It's the late 1960s, and refrigerator-size minicomputers have just started arriving at university computing centers across the U.S., says a pilot fish who has just been bitten by the programming bug.
"I tried to get as much hands-on time as possible," fish says. "The 'big' time-shared PDP-8 was only available standalone from about midnight to the start of classes the next morning, so that's when I could use it and try my luck at writing more than simple BASIC programs.
"Being a college student, the hours were not a problem. What's sleep anyway?"
The problem, it turns out, is that at 6 am. the custodial staff arrives at the computing center to start in on their morning chores -- which includes vacuuming the computer room.
The noise doesn't bother fish, and neither does the presence of all those people milling around.

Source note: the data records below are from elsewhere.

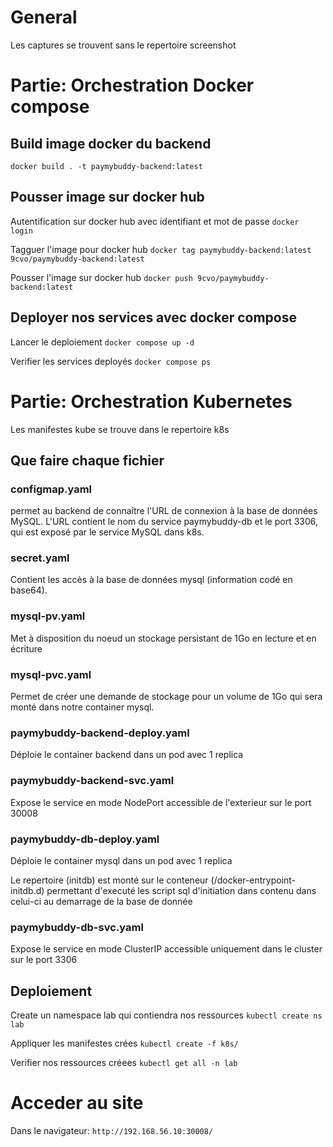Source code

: # General

Les captures se trouvent sans le repertoire screenshot

# Partie: Orchestration Docker compose

## Build image docker du backend
``docker build . -t paymybuddy-backend:latest``

## Pousser image sur docker hub

Autentification sur docker hub avec identifiant et mot de passe
``docker login``

Tagguer l'image pour docker hub
``docker tag paymybuddy-backend:latest 9cvo/paymybuddy-backend:latest``

Pousser l'image sur docker hub
``docker push 9cvo/paymybuddy-backend:latest``

## Deployer nos services avec docker compose

Lancer le deploiement
``docker compose up -d``

Verifier les services deployés
``docker compose ps``


# Partie: Orchestration Kubernetes

Les manifestes kube se trouve dans le repertoire k8s

## Que faire chaque fichier

### configmap.yaml

permet au backend de connaître l'URL de connexion à la base de données MySQL. L'URL contient le nom du service paymybuddy-db et le port 3306, qui est exposé par le service MySQL dans k8s.


### secret.yaml

Contient les accès à la base de données mysql (information codé en base64).

### mysql-pv.yaml

Met à disposition du noeud un stockage persistant de 1Go en lecture et en écriture

### mysql-pvc.yaml

Permet de créer une demande de stockage pour un volume de 1Go qui sera monté dans notre container mysql.

### paymybuddy-backend-deploy.yaml

Déploie le container backend dans un pod avec 1 replica

### paymybuddy-backend-svc.yaml

Expose le service en mode NodePort accessible de l'exterieur sur le port 30008

### paymybuddy-db-deploy.yaml

Déploie le container mysql dans un pod avec 1 replica

Le repertoire (initdb) est monté sur le conteneur (/docker-entrypoint-initdb.d) permettant d'executé les script sql d'initiation dans contenu dans celui-ci au demarrage de la base de donnée

### paymybuddy-db-svc.yaml

Expose le service en mode ClusterIP accessible uniquement dans le cluster sur le port 3306

## Deploiement

Create un namespace lab qui contiendra nos ressources
``kubectl create ns lab``

Appliquer les manifestes crées
``kubectl create -f k8s/``

Verifier nos ressources créees
``kubectl get all -n lab``

# Acceder au site

Dans le navigateur: ``http://192.168.56.10:30008/``





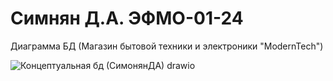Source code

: # Симнян Д.А. ЭФМО-01-24
Диаграмма БД (Магазин бытовой техники и электроники "ModernTech")

![Концептуальная бд (СимонянДА) drawio](https://github.com/user-attachments/assets/d62803ea-6d44-4b89-8f94-27fa5502f132)
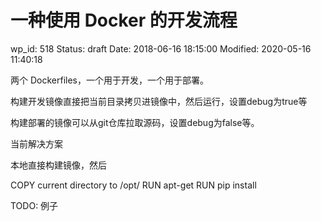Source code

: # 一种使用 Docker 的开发流程


wp_id: 518
Status: draft
Date: 2018-06-16 18:15:00
Modified: 2020-05-16 11:40:18


两个 Dockerfiles，一个用于开发，一个用于部署。

构建开发镜像直接把当前目录拷贝进镜像中，然后运行，设置debug为true等

构建部署的镜像可以从git仓库拉取源码，设置debug为false等。

当前解决方案

本地直接构建镜像，然后

COPY current directory to /opt/
RUN apt-get
RUN pip install

TODO: 例子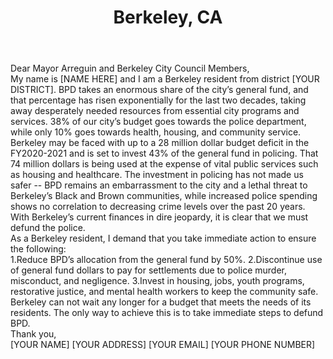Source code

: ---
title: Berkeley, CA
permalink: "/berkeley"
name: Letter to Mayor and City Council
city: Berkeley
state: CA
layout: email
recipients:
- mayor@cityofberkeley.info
- rkesarwani@cityofberkeley.info
- cdavila@cityofberkeley.info
- jchang@cityofberkeley.info
- KHarrison@cityofberkeley.info
- SHahn@cityofberkeley.info
- swengraf@cityofberkeley.info
- RRobinson@cityofberkeley.info
- ldroste@cityofberkeley.info
- auditor@cityofberkeley.info
subject: Berkeley Resident for Defunding BPD
body: |-
    Dear Mayor Arreguin and Berkeley City Council Members,

    My name is [NAME HERE] and I am a Berkeley resident from district [YOUR DISTRICT]. BPD takes an enormous share of the city’s general fund, and that percentage has risen exponentially for the last two decades, taking away desperately needed resources from essential city programs and services. 38% of our city’s budget goes towards the police department, while only 10% goes towards health, housing, and community service.

    Berkeley may be faced with up to a 28 million dollar budget deficit in the FY2020-2021 and is set to invest 43% of the general fund in policing. That 74 million dollars is being used at the expense of vital public services such as housing and healthcare. The investment in policing has not made us safer -- BPD remains an embarrassment to the city and a lethal threat to Berkeley’s Black and Brown communities, while increased police spending shows no correlation to decreasing crime levels over the past 20 years. With Berkeley’s current finances in dire jeopardy, it is clear that we must defund the police.

    As a Berkeley resident, I demand that you take immediate action to ensure the following:

    1.Reduce BPD’s allocation from the general fund by 50%.
    2.Discontinue use of general fund dollars to pay for settlements due to police murder, misconduct, and negligence.
    3.Invest in housing, jobs, youth programs, restorative justice, and mental health workers to keep the community safe.

    Berkeley can not wait any longer for a budget that meets the needs of its residents. The only way to achieve this is to take immediate steps to defund BPD.

    Thank you,

    [YOUR NAME]
    [YOUR ADDRESS]
    [YOUR EMAIL]
    [YOUR PHONE NUMBER]
---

But there's a reason the PDP-8 is such a popular machine for educational institutions. True, it's a fraction of the price of a mainframe. But it also doesn't require air conditioning or specially conditioned power lines, the way a mainframe does. It can literally be plugged into an ordinary electrical outlet.
So when the cleaning crew's big industrial vacuum cleaner powers up -- throwing a bright haze of blue sparks from the motor's commutator -- the electrical and radio-frequency interference is terrific.
"I would be working away, and all of a sudden the entire system would freeze with a crazy pattern in the lights," says fish.
"So the arrival of the cleaning staff became my signal to pack it in for the night before I got all my work corrupted. I'd then walk to breakfast -- the only times I ever went to breakfast -- and thence to bed."